Model Retraining Cadence
Model weights are versioned as integers; the current active version is v3. The retraining job runs gradient descent over held-out quarters to maximize predictive accuracy, producing a new version. New versions are activated explicitly — nothing rolls out automatically. Deprecated versions are retained for audit.
The Bill Investability ML model (separate from the signal engine) was trained on 42,199 bills from the 117th and 118th Congresses and validated on 119th Congress data. Bills scoring 70+ pass at 9.1% vs the 1.7% baseline — a 5.4x multiplier.
Known Limitations
GovGreed publishes these limitations openly:
- Disclosure gap ceiling: Trades are only visible after STOCK Act filing. Average 44.9-day disclosure gap caps how timely any signal can be.
- Small-amount exclusion: Politicians who trade exclusively below $50K are not scored. Their trades appear in data but not in signal tiers.

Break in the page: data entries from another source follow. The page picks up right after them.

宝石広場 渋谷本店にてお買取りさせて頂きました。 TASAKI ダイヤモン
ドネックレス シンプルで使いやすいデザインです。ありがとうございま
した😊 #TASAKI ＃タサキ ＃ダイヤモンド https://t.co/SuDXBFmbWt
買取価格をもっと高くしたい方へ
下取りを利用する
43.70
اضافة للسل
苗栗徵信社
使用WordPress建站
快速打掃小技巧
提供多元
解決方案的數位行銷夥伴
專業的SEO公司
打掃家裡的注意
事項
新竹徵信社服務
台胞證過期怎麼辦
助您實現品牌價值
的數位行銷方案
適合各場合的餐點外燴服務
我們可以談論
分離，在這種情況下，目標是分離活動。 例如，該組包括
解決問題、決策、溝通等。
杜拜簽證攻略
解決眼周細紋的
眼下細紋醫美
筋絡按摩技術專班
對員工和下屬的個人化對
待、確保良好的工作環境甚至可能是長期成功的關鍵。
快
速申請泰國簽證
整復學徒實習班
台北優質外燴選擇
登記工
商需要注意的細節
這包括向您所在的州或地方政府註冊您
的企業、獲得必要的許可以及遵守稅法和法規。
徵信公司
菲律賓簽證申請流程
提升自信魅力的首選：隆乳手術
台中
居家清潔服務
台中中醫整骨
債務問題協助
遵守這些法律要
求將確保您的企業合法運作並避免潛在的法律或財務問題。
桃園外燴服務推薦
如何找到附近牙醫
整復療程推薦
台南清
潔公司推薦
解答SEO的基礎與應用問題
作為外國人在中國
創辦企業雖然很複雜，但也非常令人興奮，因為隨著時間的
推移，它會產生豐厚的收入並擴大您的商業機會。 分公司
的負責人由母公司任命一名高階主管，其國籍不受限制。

- Bill text gaps: Some Congress.gov fields (CRS summary, committee code) are missing for early-stage bills. Bill intelligence is reconstructed from our bill-to-ticker impact map and the committee markup calendar instead.
- Not predictive of legality: A high master score flags statistical convergence, not illegal insider trading. Legal determination requires prosecution, not correlation.
- Backtest != forward performance: The 72.7% A+ win rate is historical. Forward returns may differ. This is not financial advice.